MORRISTOWN, Tenn. (BP) – Gospel singer Gerald Wolfe was visiting his father, who was suffering from Parkinson’s disease dementia at a care facility, when a guitarist playing “In the Sweet By and By” struck a chord of memory among patients there.
“Within just minutes, most of the people in the room started to sing, and they knew the song,” Wolfe said.
That moment inspired Wolfe to lead the Gospel Music Hymn Sing Foundation in an ongoing outreach project that has dispersed a total of nearly 47,000 gospel music DVDs among more than 15,600 nursing homes. Under Operation Sing Again, each facility received three DVDs featuring well-known gospel artists leading congregations of as many as 2,000 people singing cherished hymns in sanctuaries such as First Baptist Church of Atlanta’s. Each DVD closes with an invitation to receive the Gospel.
“They feel like they’re in church,” Wolfe said of residents who view the DVDs.
Patients have been known to talk to the DVDs as though the singers are in the room, said Mary Anne Oglesby, director of Veranda Ministries in Gallatin, Tenn.
“‘Honey, God has sure blessed you with a beautiful voice,'” a Veranda Ministries patient said as Kim Hopper was singing on one of the DVDs, Oglesby recalled. “I sent Kim a message and told her. … I said, ‘One of the ladies was talking to you, because you were on that big screen.'”
The DVDs have been especially beneficial as facilities operate during the COVID-19 pandemic, said Wolfe, a member of the Gospel Music Hymn Sing Foundation’s board, founder of the southern gospel quartet Greater Vision, and a member of First Baptist Church in Morristown.
“When we started Operation Sing Again, we had no idea that COVID was coming and that the residents in the nursing care facilities wouldn’t be allowed to have visitors for so long, but God knew,” Wolfe said. “We’ve received stacks of cards and notes from activity directors letting us know how encouraging the DVDs have been for their residents, especially during the last year. They’ve become a kind of lifeline connecting the residents to the familiar scenes of a church sanctuary, and the songs they sang all their lives.”
Oglesby said music is an especially effective way to minister to and communicate with patients suffering from such illnesses as dementia and Alzheimer’s.
“It’s a known fact that they will sing when they can’t speak,” Oglesby said. “Music is stored in a different section of the brain than our speech and words, … because music is not speaking and singing; it’s a melody, it’s a rhythm. That’s one of the last things to go, for any of us.”
Hers was the first facility to use the Hymn Sing DVDs.
“We just would always notice that most of that aging population … were raised on the hymns of the church.

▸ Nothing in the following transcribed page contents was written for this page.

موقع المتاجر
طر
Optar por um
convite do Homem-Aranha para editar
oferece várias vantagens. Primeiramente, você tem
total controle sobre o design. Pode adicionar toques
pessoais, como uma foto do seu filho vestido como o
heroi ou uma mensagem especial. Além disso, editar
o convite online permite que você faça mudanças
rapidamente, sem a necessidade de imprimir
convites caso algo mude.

And they’re really not even in church anymore,” she said. “For people with dementia, that was the only connection they had to the church world, so to speak, with those Hymn Sing videos.”

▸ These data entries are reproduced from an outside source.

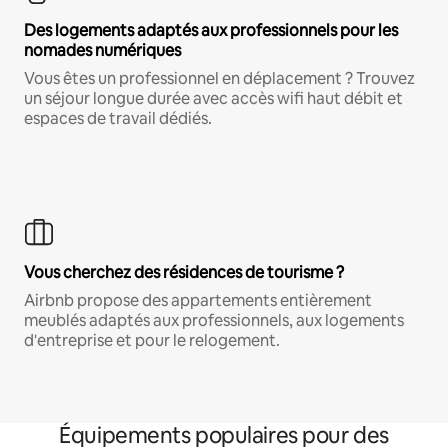
Des logements adaptés aux professionnels pour les
nomades numériques
Vous êtes un professionnel en déplacement ? Trouvez
un séjour longue durée avec accès wifi haut débit et
espaces de travail dédiés.
Vous cherchez des résidences de tourisme ?
Airbnb propose des appartements entièrement
meublés adaptés aux professionnels, aux logements
d'entreprise et pour le relogement.
Équipements populaires pour des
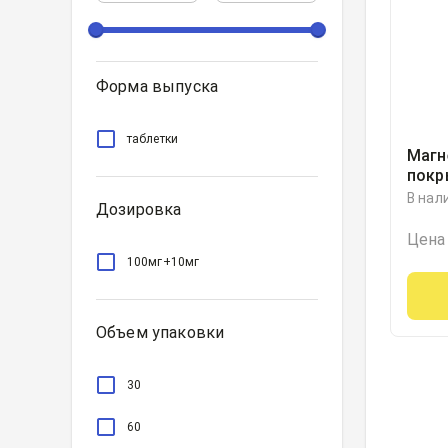
Форма выпуска
таблетки
Магн
покр
обол
В нал
Дозировка
блист
Цена
100мг+10мг
Объем упаковки
30
60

The Gospel Hymn Sing Foundation distributed the DVDs with the help of volunteers, financial donations as small as $10 each, and grants ranging from $10,000 to $20,000 each. After distributing DVDs to 15,640 nursing homes, Operation Sing Along is entering a second phase of distribution that will place the music in as many as 20,000 respite care and hospice facilities. When the second phase is complete, the foundation intends to produce new DVDs to distribute to nursing homes, as in the program’s first phase, Wolfe said.
The outreach is personal to Wolfe. He launched it in 2018 after his father Mack Lonnie “M.L.” Wolfe died of Parkinson’s on Jan. 6, 2018, at age 83. The elder Wolfe had sung “Amazing Grace” with family members just six weeks earlier, although Wolfe said he mostly mouthed the words.
“We sang Amazing Grace, and he sang with us,” Wolfe said. “That just really had an impact on me. So I talked to the other guys on the board of the foundation, and we agreed that we would try to send the DVDs all over to nursing homes. People from everywhere helped us.”